Tuesday, 4 November 2008

Remote dissertation supervision

I started a new blog this morning, but you probably will never see it. One of my students is participating in the modular MSc programme, which involves a residential week four times per year over two years. Thus, when he was transferred from London to Zagreb, it was not going to be too challenging for him to continue with his studies, because getting here from Zagreb is not particularly difficult, and probably quicker than driving down from Scotland. However, he is embarking on a dissertation, and the first thing we needed to do was agree what his topic would be, figure out the basic references for him to look at, and figure out how we would interact for the purposes of supervision while he was in Zagreb.

First, the topic. We shared our ideas about what to study and how to go about it. Given that his interest was in construction contracting with particular reference to resourcing at senior site management level, my advice was that his desire to focus on the site management processes in Croatian construction projects was going to prove interesting as it would enable him to make observations of what happens in practice, comparing them to practical guides such as the CIOB's Code of Practice for Project Management (and similar documents about site management) and to look at both observations of practice and the practical guides in the context of organizational and management theory, as it has developed from the early seminal writers such as Galbraith, J (1973) Designing complex organizations. Massachusetts: Addison-Wesley and Cleland, D I and King, W R (1975) Systems Analysis and Project Management. New York: McGraw-Hill. Later writers, such as Dawson, S (1996) Analysing Organizations. 3 ed. Basingstoke: Macmillan provided really strong, theoretically robust guidance for how we should think about organizational structures and management processes. This also connected well with research published in two of my own books: Procurement in the construction industry and Roles in construction projects. Thus, we had a project that I could supervise and that should generate some useful and interesting insights.

Second, the question of how we would work together while in different countries was soon settled because I was interested in trying out a blog which only the two of us could access. We can both read it and post to it, and there is the potential for use to invite others, such as a local professor from University of Zagreb, or colleagues in Reading, or even other students on the programme.

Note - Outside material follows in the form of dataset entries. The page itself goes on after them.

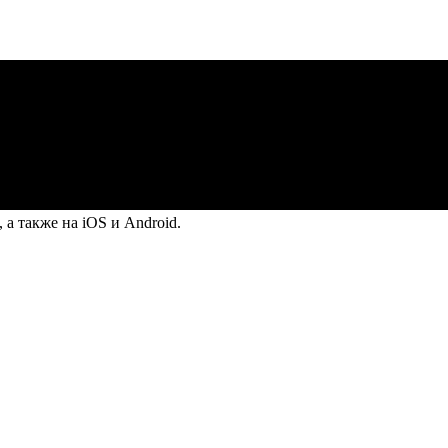
а также на iOS и Android.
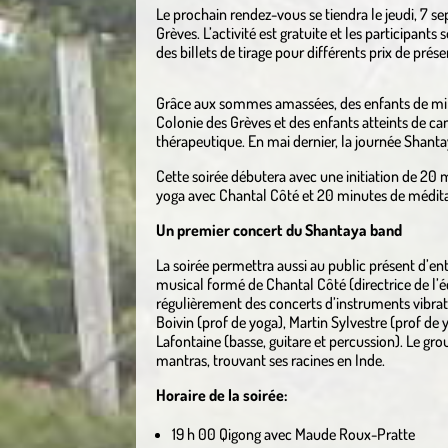
Le prochain rendez-vous se tiendra le jeudi, 7 se
Grèves. L’activité est gratuite et les participants
des billets de tirage pour différents prix de pré
Grâce aux sommes amassées, des enfants de mili
Colonie des Grèves et des enfants atteints de ca
thérapeutique. En mai dernier, la journée Shanta
Cette soirée débutera avec une initiation de 2
yoga avec Chantal Côté et 20 minutes de médita
Un premier concert du Shantaya band
La soirée permettra aussi au public présent d’e
musical formé de Chantal Côté (directrice de l’é
régulièrement des concerts d’instruments vibrato
Boivin (prof de yoga), Martin Sylvestre (prof de
Lafontaine (basse, guitare et percussion). Le gr
mantras, trouvant ses racines en Inde.
Horaire de la soirée:
19 h 00 Qigong avec Maude Roux-Pratte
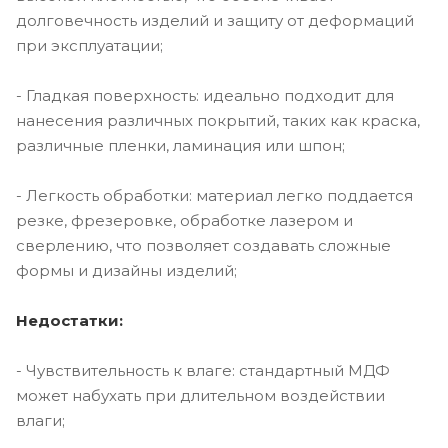
долговечность изделий и защиту от деформаций
при эксплуатации;
- Гладкая поверхность: идеально подходит для
нанесения различных покрытий, таких как краска,
различные пленки, ламинация или шпон;
- Легкость обработки: материал легко поддается
резке, фрезеровке, обработке лазером и
сверлению, что позволяет создавать сложные
формы и дизайны изделий;
Недостатки:
- Чувствительность к влаге: стандартный МДФ
может набухать при длительном воздействии
влаги;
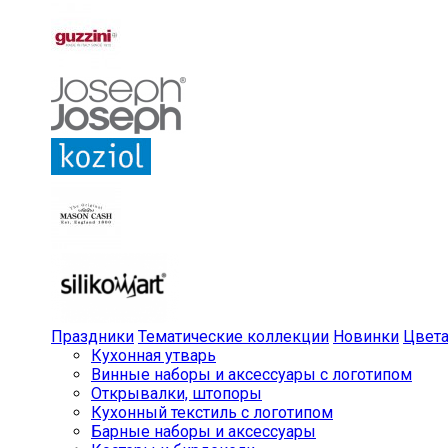
Праздники
Тематические коллекции
Новинки
Цвет
Кухонная утварь
Винные наборы и аксессуары с логотипом
Открывалки, штопоры
Кухонный текстиль с логотипом
Барные наборы и аксессуары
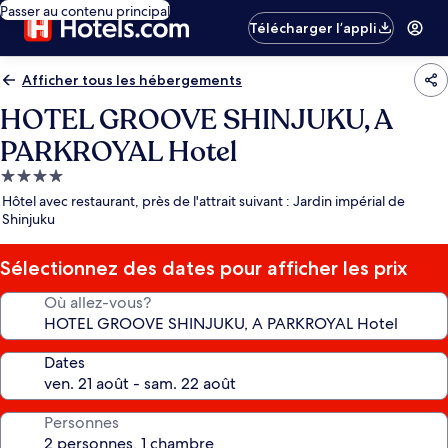
Passer au contenu principal
Télécharger l’appli
Afficher tous les hébergements
HOTEL GROOVE SHINJUKU, A
PARKROYAL Hotel
Hébergement
4.0 étoiles
Hôtel avec restaurant, près de l'attrait suivant : Jardin impérial de
Shinjuku
Sélectionnez des dates pour afficher les prix
Où allez-vous?
Dates
Personnes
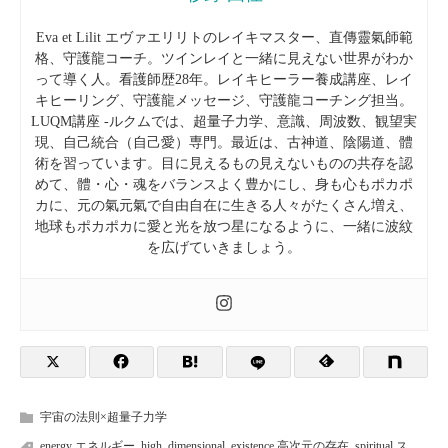
Eva et Lilit エヴァエリリトのレイキマスター、直傳靈氣師範
格、守護龍コーチ。ツインレイと一緒に見えない世界がわか
って導く人。
看護師歴28年。レイキヒーラー養成講座、レイ
キヒーリング、守護龍メッセージ、守護龍コーチング担当。
LUQM講座 -ルクムでは、超量子力学、意識、周波数、観望実
現、自己統合（自己愛）専門。最近は、古神道、陰陽道、體
術を習っています。
目に見えるもの見えないものの共存を認
めて、體・心・魂をバランスよく豊かにし、身も心もポカポ
カに、元の氣元氣で自由自在に生きる人々がたくさん増え、
地球もポカポカに愛と光を放つ星になるように、一緒に波紋
を広げていきましょう。
宇宙の法則×超量子力学
energy エネルギー
,
high_dimensional_existence 高次元の存在
,
spiritual ス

One great advantage is the ability to go back and edit and refine a post, adding links and correcting grammar and spelling mistakes. Another is that the blog whould grow as the supervision progresses, and it is always there to backtrack and pick up things that might have got forgotten. It is an interesting substitute for notebooks and a good way of augmenting our supervision meetings that will inevitably be too infrequent. I'm going to try this with some other students now, to see how suitable it is at BSc, MSc and PhD levels of research.

Friday, 31 October 2008

First Post

I thought it was time I started my blog, so here it is. Jan Hillig and I are just about to set up an undergraduate tutorial discussion group in the on-line teaching environment that we use, called Blackboard. New format from previous years, so it will be interesting to see how it progresses.